Dans ce monde où toutes les valeurs semblent inversées, je me demande soudain si faire de l’argent avec la peinture, l’écriture n’est pas la meilleure preuve de modestie que l’on pourrait s’offrir à soi-même. Ce qui correspond en définitive à biffer toute une vie de résistance, à abdiquer. Et au final, mettre ce que l’on imagine être de l’orgueil, de la vanité dans sa poche et son mouchoir par dessus. C’est une vraie question. Le genre de question qu’on ne peut pas éluder. Tout concourt ( petit con ?) désormais pour que cette question se pose et que la réponse soit affirmative d’une façon étrangement naturelle.
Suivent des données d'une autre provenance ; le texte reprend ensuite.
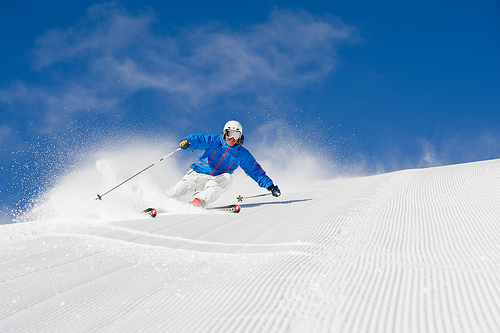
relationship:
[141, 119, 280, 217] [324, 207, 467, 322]
blue coat in snow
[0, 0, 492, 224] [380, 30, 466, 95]
cloud in sky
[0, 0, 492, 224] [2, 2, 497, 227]
cloud in sky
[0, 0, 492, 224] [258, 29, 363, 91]
cloud in sky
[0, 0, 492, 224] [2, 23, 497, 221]
cloud in blue sky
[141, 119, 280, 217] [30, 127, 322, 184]
blue coat on on hill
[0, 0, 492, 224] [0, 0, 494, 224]
cloud in blue sky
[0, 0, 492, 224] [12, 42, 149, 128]
cloud in sky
Peut-être un peu trop naturelle pour l’être authentiquement. Ce que je comprends de cette tendance, appelons cela une tendance, c’est que nul ( zéro niet nada que dalle) ne saurait vivre totalement en dehors du monde. En rester indemne. Que nous sommes tous imbibés ( glouglou) dans l’immense masse de ruminations qui ne cessent de le traverser, de le remplir, de l’envahir ( SPLATCHHH) tout entier ; et qu’au bout du compte nous nous confondons avec cette rumination. Je, nous ne sommes plus rien d’autre que cette rumination.
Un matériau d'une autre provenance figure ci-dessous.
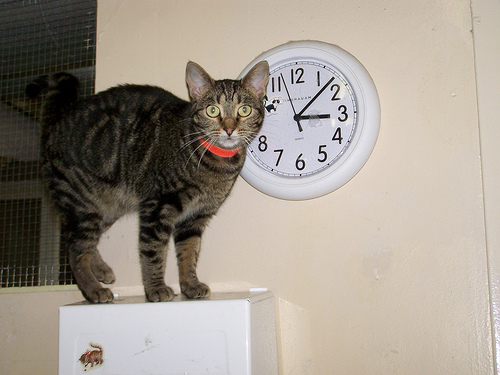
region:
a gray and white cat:
[25, 55, 273, 303]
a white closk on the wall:
[229, 38, 383, 198]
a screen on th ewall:
[4, 10, 100, 293]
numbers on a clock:
[275, 68, 348, 180]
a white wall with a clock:
[265, 0, 482, 367]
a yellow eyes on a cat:
[199, 103, 254, 126]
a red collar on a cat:
[198, 137, 234, 159]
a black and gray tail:
[21, 60, 82, 137]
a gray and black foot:
[139, 280, 179, 310]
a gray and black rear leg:
[70, 233, 111, 310]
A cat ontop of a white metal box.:
[37, 57, 277, 372]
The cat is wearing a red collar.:
[192, 136, 242, 159]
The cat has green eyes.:
[200, 101, 256, 117]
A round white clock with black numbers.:
[225, 38, 380, 200]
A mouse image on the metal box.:
[72, 338, 108, 371]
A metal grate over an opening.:
[0, 6, 95, 281]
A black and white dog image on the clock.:
[266, 91, 279, 116]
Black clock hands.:
[293, 70, 334, 118]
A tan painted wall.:
[0, 5, 496, 372]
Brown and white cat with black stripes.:
[33, 60, 266, 302]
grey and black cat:
[21, 61, 268, 301]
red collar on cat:
[193, 133, 243, 160]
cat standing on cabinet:
[23, 60, 269, 303]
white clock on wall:
[232, 38, 382, 200]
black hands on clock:
[295, 74, 336, 125]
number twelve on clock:
[290, 67, 305, 82]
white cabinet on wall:
[56, 291, 276, 371]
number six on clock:
[295, 151, 302, 168]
Hier je regardais une vidéo de F. sur l’écrivain Mark Baumer et j’ai été profondément touché par son parcours, son histoire. Pour moi il n’est pas une victime de l’absurdité dans laquelle a sombré notre société, il en est une sorte de héros tragique. Sa mort intervenue à l’âge de 34 ans le fige dans un statut de star quasi anonyme à part pour quelques initiés de la littérature créative. Et il est tout à fait légitime d’éprouver vis à vis de cette histoire une sorte de douleur personnelle, intime. Comment lutter contre l’absurdité de ce monde sans être encore plus absurde en apparence, c’est tout de suite ce qui me vient à l’esprit, parce que peut-être c’est ce que j’ai toujours fait plus ou moins consciemment dans ma propre vie. Sauf que je suis sans doute bien moins courageux que Mark Baumer, que de nombreux autres auteurs qui se seront engagés corps et âmes dans l’acte d’écrire.
Nous sommes prisonniers de quelque chose que nous tenons trop souvent pour la réalité, la normalité. Nous ne nous en rendons pas compte, nous résistons parfois de façon animale à cette enfermement, c’est à dire de manière instinctive. Profondément, nous résistons mais nous ne savons pas contre quoi. Est-ce contre quelque chose du dehors ou du dedans ? toute l’ambiguïté est bien là. Nous avons confondu le dehors avec le dedans comme nous avons confondu le bien avec le mal, la satisfaction rapide de nos désirs les plus loufoques avec le bonheur, et l’égoïsme avec un sacerdoce artistique.
Je reviens sur l’idée de la modestie. Je n’aime pas le terme d’humilité beaucoup trop galvaudé à mon sens. Il est utilisé par une élite à laquelle j’ai toujours refusé viscéralement d’appartenir. Ces personnes poursuivant une quête soi disant spirituelle, ces grenouilles qui veulent se faire aussi grosses qu’un bœuf ne se rendent même pas à l’évidence qu’elles se contemplent le nombril. Que la recherche d’humilité n’est poussée que par leur vanité, leur orgueil. Se faire une idée haute de l’humilité à atteindre aujourd’hui c’est se faire une idée du nombre hypothétique de followers qui vous likeront. C’est tout autant absurde mais c’est par cette absurdité même que le monde désire tenir debout, il ne désire pas autre chose qu’être absurde en nommant cette absurdité la réalité.
Je n’ai pas à prendre un ton docte, à me sentir supérieur à qui que ce soit dans ce billet. Je veux dire que je peux écrire ces choses comme je les dirais à un ami. Il n’y a pas de prêche, pas de désir d’influence, de manipulation—sauf peut-être seulement vis à vis de moi-même pour tenter de me convaincre d’un truc. J’ai fait fausse route jusqu’à présent dans la vision que j’avais de l’art, du monde de moi-même, c’est un gros morceau à avaler. On n’en finira donc jamais de se remettre en question. Peut-être que j’ai commencé à me mettre à table pour l’avaler il y a à peu près cinq ans. Dire comme je suis au bord de l’indigestion. Ou proche de la plus grande remise en question de ma vie tout simplement, modestement.